Tödliche Pulmonalarterienembolie unter dem Bild der Anapylaxie

2003 
An 18-year old young woman was admitted to our emergency department by ambulance service. She complained of nausea and fainting after the peroral application of 1 tablet of diclofenac, which was taken for lower back pain that had persisted for three days. The clinical situation was attributed to an anaphylactic reaction due to diclofenac. As this diagnosis seemed plausible, the patient was treated with steroids, histamine blockers and fluids. After 4 days the patient completely recovered and laboratory values returned to normal. Two days later the patient had a cardiac arrest, which was attributed to massive pulmonary embolism. Despite maximal resuscitative effort the patient died. Assuming that the recurrent pulmonary embolism was the cause of death we have to ask, why the diagnosis of pulmonary embolism was not made earlier. During the first four days no anamnestic data, symptoms or clinical findings suggestive for pulmonary embolism occurred.

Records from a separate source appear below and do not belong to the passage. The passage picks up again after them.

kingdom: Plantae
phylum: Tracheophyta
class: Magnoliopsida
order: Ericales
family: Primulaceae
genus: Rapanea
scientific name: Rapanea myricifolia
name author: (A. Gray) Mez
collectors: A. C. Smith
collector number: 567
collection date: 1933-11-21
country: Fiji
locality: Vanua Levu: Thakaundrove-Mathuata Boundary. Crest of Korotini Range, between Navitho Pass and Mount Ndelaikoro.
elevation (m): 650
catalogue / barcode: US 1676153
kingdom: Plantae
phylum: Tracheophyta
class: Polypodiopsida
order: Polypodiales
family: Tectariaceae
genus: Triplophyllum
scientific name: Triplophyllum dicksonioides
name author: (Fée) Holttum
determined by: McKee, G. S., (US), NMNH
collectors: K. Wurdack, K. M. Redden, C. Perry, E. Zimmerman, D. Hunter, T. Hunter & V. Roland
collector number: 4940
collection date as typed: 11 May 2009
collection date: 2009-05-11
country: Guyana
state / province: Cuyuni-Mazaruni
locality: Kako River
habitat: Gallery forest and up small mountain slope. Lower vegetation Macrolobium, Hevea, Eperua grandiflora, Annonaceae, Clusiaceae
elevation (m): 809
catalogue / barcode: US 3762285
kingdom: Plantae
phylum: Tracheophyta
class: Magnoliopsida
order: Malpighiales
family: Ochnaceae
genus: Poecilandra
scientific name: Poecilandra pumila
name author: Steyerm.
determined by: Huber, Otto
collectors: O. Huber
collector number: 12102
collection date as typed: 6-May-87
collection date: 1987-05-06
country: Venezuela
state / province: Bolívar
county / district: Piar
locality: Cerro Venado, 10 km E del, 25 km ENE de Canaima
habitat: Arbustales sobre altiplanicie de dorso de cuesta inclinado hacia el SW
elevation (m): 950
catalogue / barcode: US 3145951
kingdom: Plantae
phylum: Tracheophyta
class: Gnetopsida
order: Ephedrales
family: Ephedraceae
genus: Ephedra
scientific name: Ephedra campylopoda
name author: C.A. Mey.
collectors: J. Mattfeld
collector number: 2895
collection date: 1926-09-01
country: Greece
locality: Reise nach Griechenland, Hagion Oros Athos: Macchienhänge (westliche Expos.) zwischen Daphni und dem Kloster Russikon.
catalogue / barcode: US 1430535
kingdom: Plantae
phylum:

However, structured anamnesis, routine ECG, and D-dimer determination were not performed in that clinically clear case of anaphylaxis". Maybe one of these measures would have raised suspicion for pulmonary embolism. This case indicates that structured anamnesis, routine ECG, and D-dimer determination should even be performed in emergency conditions and in situations, when diagnosis seems clinically plausible.